Where a picture shows up in the listing below, omit it and output the rest exactly.

> **SUPPLIED MATERIAL**:
····················
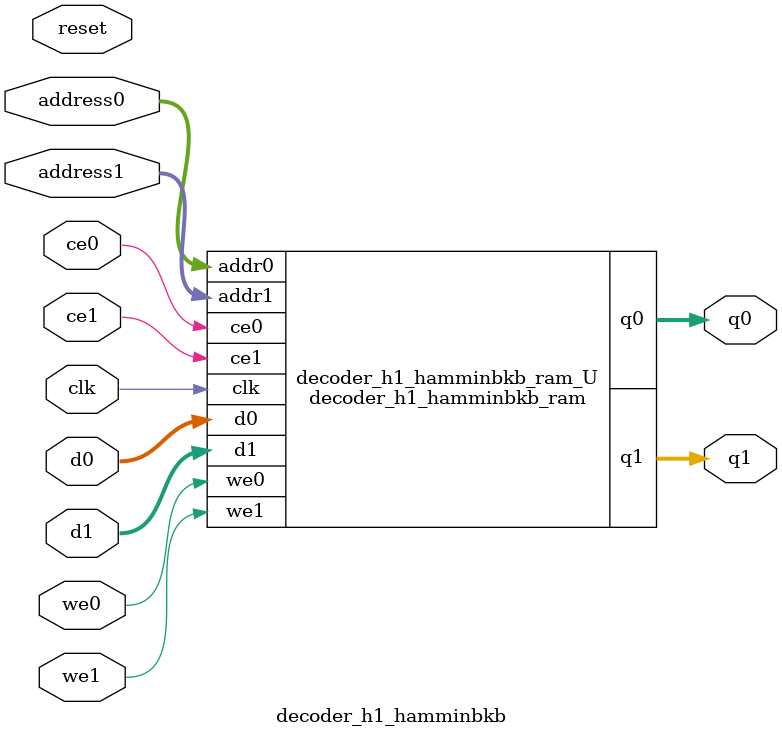
<source format=v>
`timescale 1 ns / 1 ps
module decoder_h1_hamminbkb_ram (addr0, ce0, d0, we0, q0, addr1, ce1, d1, we1, q1,  clk);

parameter DWIDTH = 8;
parameter AWIDTH = 3;
parameter MEM_SIZE = 8;

input[AWIDTH-1:0] addr0;
input ce0;
input[DWIDTH-1:0] d0;
input we0;
output reg[DWIDTH-1:0] q0;
input[AWIDTH-1:0] addr1;
input ce1;
input[DWIDTH-1:0] d1;
input we1;
output reg[DWIDTH-1:0] q1;
input clk;

(* ram_style = "block" *)reg [DWIDTH-1:0] ram[0:MEM_SIZE-1];




always @(posedge clk)  
begin 
    if (ce0) 
    begin
        if (we0) 
        begin 
            ram[addr0] <= d0; 
        end 
        q0 <= ram[addr0];
    end
end


always @(posedge clk)  
begin 
    if (ce1) 
    begin
        if (we1) 
        begin 
            ram[addr1] <= d1; 
        end 
        q1 <= ram[addr1];
    end
end


endmodule

`timescale 1 ns / 1 ps
module decoder_h1_hamminbkb(
    reset,
    clk,
    address0,
    ce0,
    we0,
    d0,
    q0,
    address1,
    ce1,
    we1,
    d1,
    q1);

parameter DataWidth = 32'd8;
parameter AddressRange = 32'd8;
parameter AddressWidth = 32'd3;
input reset;
input clk;
input[AddressWidth - 1:0] address0;
input ce0;
input we0;
input[DataWidth - 1:0] d0;
output[DataWidth - 1:0] q0;
input[AddressWidth - 1:0] address1;
input ce1;
input we1;
input[DataWidth - 1:0] d1;
output[DataWidth - 1:0] q1;



decoder_h1_hamminbkb_ram decoder_h1_hamminbkb_ram_U(
    .clk( clk ),
    .addr0( address0 ),
    .ce0( ce0 ),
    .we0( we0 ),
    .d0( d0 ),
    .q0( q0 ),
    .addr1( address1 ),
    .ce1( ce1 ),
    .we1( we1 ),
    .d1( d1 ),
    .q1( q1 ));

endmodule


</source>
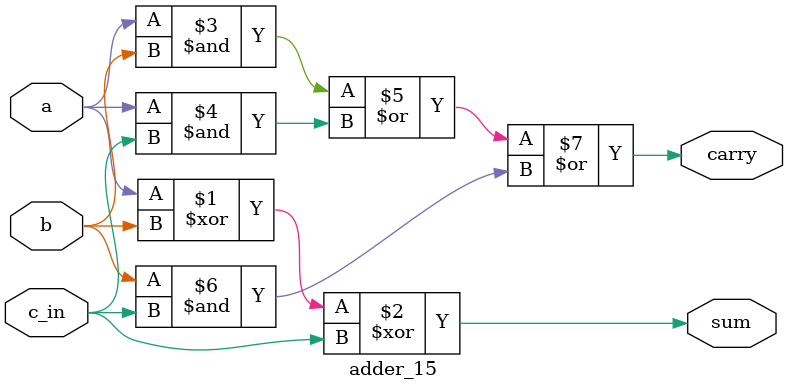
<source format=sv>
module adder_15 (input a, b, c_in, output sum, carry);
  assign sum = a ^ b ^ c_in;
  assign carry = (a & b) | (a & c_in) | (b & c_in);
endmodule
</source>
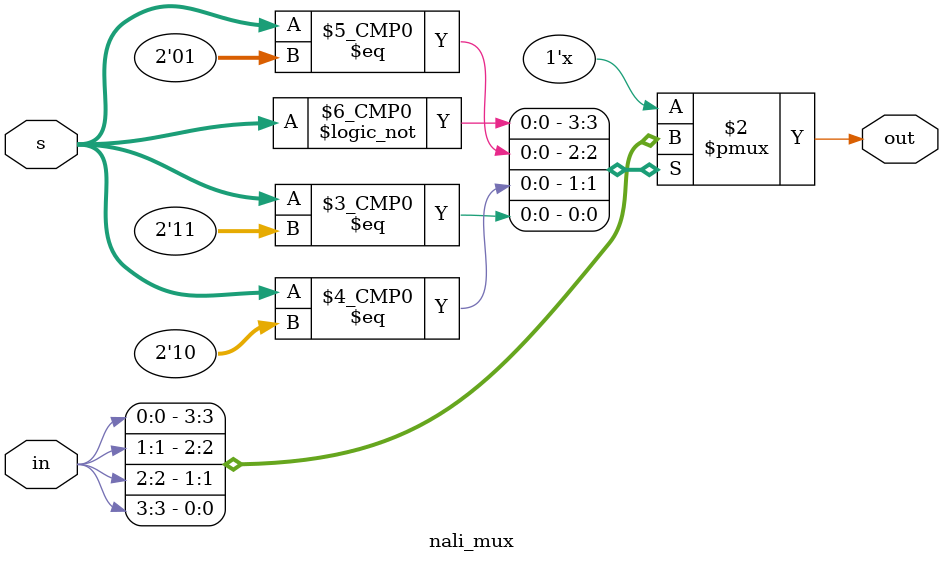
<source format=v>
module nali_mux (input wire[3:0] in, input wire[1:0] s, output reg out);

always @ (1)
case(s)

	0 : out = in[0];
	1 : out = in[1];
	2 : out = in[2];
	3 : out = in[3];

endcase
endmodule
</source>
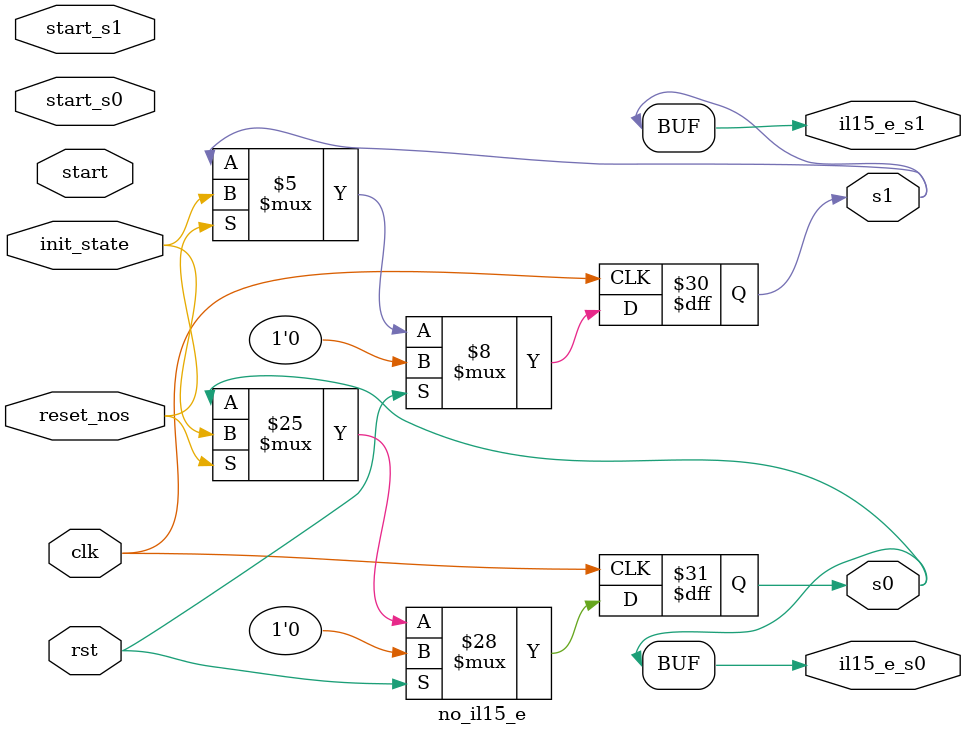
<source format=v>

module no_il15_e
(
  input clk,
  input start,
  input rst,
  input reset_nos,
  input start_s0,
  input start_s1,
  input init_state,
  output reg [1-1:0] s0,
  output reg [1-1:0] s1,
  output [1-1:0] il15_e_s0,
  output [1-1:0] il15_e_s1
);

  reg pass;

  always @(posedge clk) begin
    if(rst) begin
      s0 <= 1'd0;
      pass <= 1'b0;
    end else begin
      if(reset_nos) begin
        s0 <= init_state;
        pass <= 1;
      end else begin
        if(start_s0) begin
          if(pass) begin
            s0 <=  s0 ;
            pass <= 0;
          end else begin
            pass <= 1;
          end
        end 
      end
    end
  end


  always @(posedge clk) begin
    if(rst) begin
      s1 <= 1'd0;
    end else begin
      if(reset_nos) begin
        s1 <= init_state;
      end else begin
        if(start_s1) begin
          s1 <=  s1 ;
        end 
      end
    end
  end

  assign il15_e_s0 = s0;
  assign il15_e_s1 = s1;

endmodule

</source>
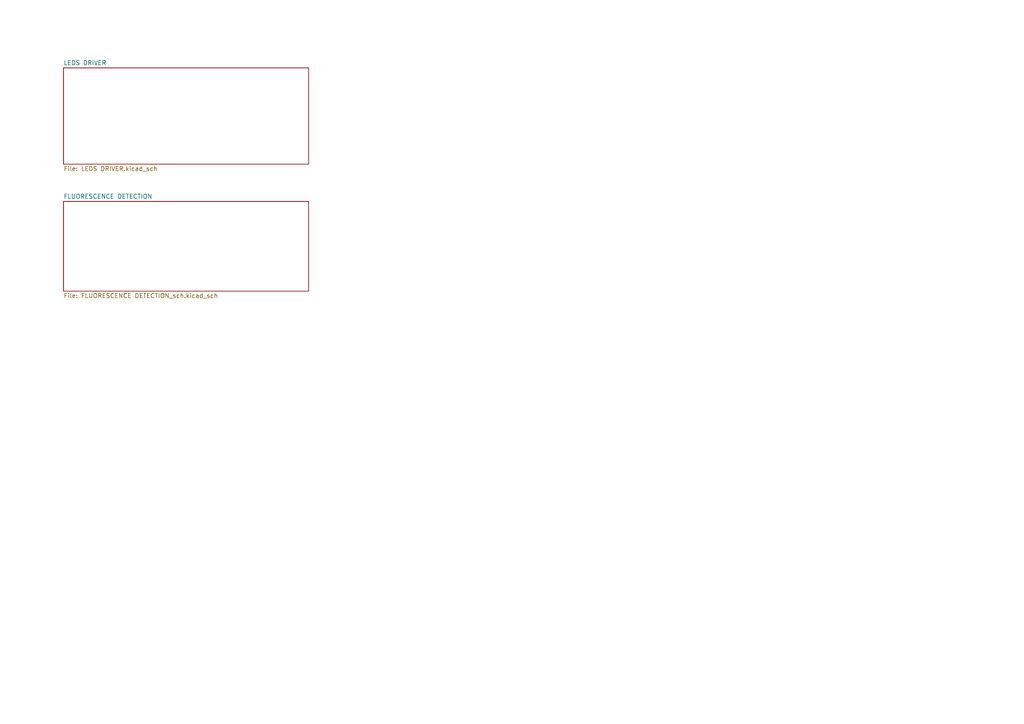
<source format=kicad_sch>
(kicad_sch
	(version 20231120)
	(generator "eeschema")
	(generator_version "8.0")
	(uuid "7b75954d-2c3e-4d13-96a6-e7daf08b0dea")
	(paper "A4")
	(lib_symbols)
	(sheet
		(at 18.415 58.42)
		(size 71.12 26.035)
		(fields_autoplaced yes)
		(stroke
			(width 0.1524)
			(type solid)
		)
		(fill
			(color 0 0 0 0.0000)
		)
		(uuid "1be10d22-f55c-4a17-b255-262816a2a184")
		(property "Sheetname" "FLUORESCENCE DETECTION"
			(at 18.415 57.7084 0)
			(effects
				(font
					(size 1.27 1.27)
				)
				(justify left bottom)
			)
		)
		(property "Sheetfile" "FLUORESCENCE DETECTION_sch.kicad_sch"
			(at 18.415 85.0396 0)
			(effects
				(font
					(size 1.27 1.27)
				)
				(justify left top)
			)
		)
		(instances
			(project "PCB OPTICS"
				(path "/7b75954d-2c3e-4d13-96a6-e7daf08b0dea"
					(page "3")
				)
			)
		)
	)
	(sheet
		(at 18.415 19.685)
		(size 71.12 27.94)
		(fields_autoplaced yes)
		(stroke
			(width 0.1524)
			(type solid)
		)
		(fill
			(color 0 0 0 0.0000)
		)
		(uuid "29a443a8-fd2f-4852-996d-2f9bcef919ed")
		(property "Sheetname" "LEDS DRIVER"
			(at 18.415 18.9734 0)
			(effects
				(font
					(size 1.27 1.27)
				)
				(justify left bottom)
			)
		)
		(property "Sheetfile" "LEDS DRIVER.kicad_sch"
			(at 18.415 48.2096 0)
			(effects
				(font
					(size 1.27 1.27)
				)
				(justify left top)
			)
		)
		(instances
			(project "PCB OPTICS"
				(path "/7b75954d-2c3e-4d13-96a6-e7daf08b0dea"
					(page "2")
				)
			)
		)
	)
	(sheet_instances
		(path "/"
			(page "1")
		)
	)
)

</source>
····················
> **RESULT OF THE TASK**:
<source format=v>
`timescale 1 ns / 1 ps
module decoder_h1_hamminbkb_ram (addr0, ce0, d0, we0, q0, addr1, ce1, d1, we1, q1,  clk);

parameter DWIDTH = 8;
parameter AWIDTH = 3;
parameter MEM_SIZE = 8;

input[AWIDTH-1:0] addr0;
input ce0;
input[DWIDTH-1:0] d0;
input we0;
output reg[DWIDTH-1:0] q0;
input[AWIDTH-1:0] addr1;
input ce1;
input[DWIDTH-1:0] d1;
input we1;
output reg[DWIDTH-1:0] q1;
input clk;

(* ram_style = "block" *)reg [DWIDTH-1:0] ram[0:MEM_SIZE-1];




always @(posedge clk)  
begin 
    if (ce0) 
    begin
        if (we0) 
        begin 
            ram[addr0] <= d0; 
        end 
        q0 <= ram[addr0];
    end
end


always @(posedge clk)  
begin 
    if (ce1) 
    begin
        if (we1) 
        begin 
            ram[addr1] <= d1; 
        end 
        q1 <= ram[addr1];
    end
end


endmodule

`timescale 1 ns / 1 ps
module decoder_h1_hamminbkb(
    reset,
    clk,
    address0,
    ce0,
    we0,
    d0,
    q0,
    address1,
    ce1,
    we1,
    d1,
    q1);

parameter DataWidth = 32'd8;
parameter AddressRange = 32'd8;
parameter AddressWidth = 32'd3;
input reset;
input clk;
input[AddressWidth - 1:0] address0;
input ce0;
input we0;
input[DataWidth - 1:0] d0;
output[DataWidth - 1:0] q0;
input[AddressWidth - 1:0] address1;
input ce1;
input we1;
input[DataWidth - 1:0] d1;
output[DataWidth - 1:0] q1;



decoder_h1_hamminbkb_ram decoder_h1_hamminbkb_ram_U(
    .clk( clk ),
    .addr0( address0 ),
    .ce0( ce0 ),
    .we0( we0 ),
    .d0( d0 ),
    .q0( q0 ),
    .addr1( address1 ),
    .ce1( ce1 ),
    .we1( we1 ),
    .d1( d1 ),
    .q1( q1 ));

endmodule


</source>
<source format=sv>
module adder_15 (input a, b, c_in, output sum, carry);
  assign sum = a ^ b ^ c_in;
  assign carry = (a & b) | (a & c_in) | (b & c_in);
endmodule
</source>
<source format=v>
module nali_mux (input wire[3:0] in, input wire[1:0] s, output reg out);

always @ (1)
case(s)

	0 : out = in[0];
	1 : out = in[1];
	2 : out = in[2];
	3 : out = in[3];

endcase
endmodule
</source>
<source format=v>

module no_il15_e
(
  input clk,
  input start,
  input rst,
  input reset_nos,
  input start_s0,
  input start_s1,
  input init_state,
  output reg [1-1:0] s0,
  output reg [1-1:0] s1,
  output [1-1:0] il15_e_s0,
  output [1-1:0] il15_e_s1
);

  reg pass;

  always @(posedge clk) begin
    if(rst) begin
      s0 <= 1'd0;
      pass <= 1'b0;
    end else begin
      if(reset_nos) begin
        s0 <= init_state;
        pass <= 1;
      end else begin
        if(start_s0) begin
          if(pass) begin
            s0 <=  s0 ;
            pass <= 0;
          end else begin
            pass <= 1;
          end
        end 
      end
    end
  end


  always @(posedge clk) begin
    if(rst) begin
      s1 <= 1'd0;
    end else begin
      if(reset_nos) begin
        s1 <= init_state;
      end else begin
        if(start_s1) begin
          s1 <=  s1 ;
        end 
      end
    end
  end

  assign il15_e_s0 = s0;
  assign il15_e_s1 = s1;

endmodule

</source>
<source format=kicad_sch>
(kicad_sch
	(version 20231120)
	(generator "eeschema")
	(generator_version "8.0")
	(uuid "7b75954d-2c3e-4d13-96a6-e7daf08b0dea")
	(paper "A4")
	(lib_symbols)
	(sheet
		(at 18.415 58.42)
		(size 71.12 26.035)
		(fields_autoplaced yes)
		(stroke
			(width 0.1524)
			(type solid)
		)
		(fill
			(color 0 0 0 0.0000)
		)
		(uuid "1be10d22-f55c-4a17-b255-262816a2a184")
		(property "Sheetname" "FLUORESCENCE DETECTION"
			(at 18.415 57.7084 0)
			(effects
				(font
					(size 1.27 1.27)
				)
				(justify left bottom)
			)
		)
		(property "Sheetfile" "FLUORESCENCE DETECTION_sch.kicad_sch"
			(at 18.415 85.0396 0)
			(effects
				(font
					(size 1.27 1.27)
				)
				(justify left top)
			)
		)
		(instances
			(project "PCB OPTICS"
				(path "/7b75954d-2c3e-4d13-96a6-e7daf08b0dea"
					(page "3")
				)
			)
		)
	)
	(sheet
		(at 18.415 19.685)
		(size 71.12 27.94)
		(fields_autoplaced yes)
		(stroke
			(width 0.1524)
			(type solid)
		)
		(fill
			(color 0 0 0 0.0000)
		)
		(uuid "29a443a8-fd2f-4852-996d-2f9bcef919ed")
		(property "Sheetname" "LEDS DRIVER"
			(at 18.415 18.9734 0)
			(effects
				(font
					(size 1.27 1.27)
				)
				(justify left bottom)
			)
		)
		(property "Sheetfile" "LEDS DRIVER.kicad_sch"
			(at 18.415 48.2096 0)
			(effects
				(font
					(size 1.27 1.27)
				)
				(justify left top)
			)
		)
		(instances
			(project "PCB OPTICS"
				(path "/7b75954d-2c3e-4d13-96a6-e7daf08b0dea"
					(page "2")
				)
			)
		)
	)
	(sheet_instances
		(path "/"
			(page "1")
		)
	)
)

</source>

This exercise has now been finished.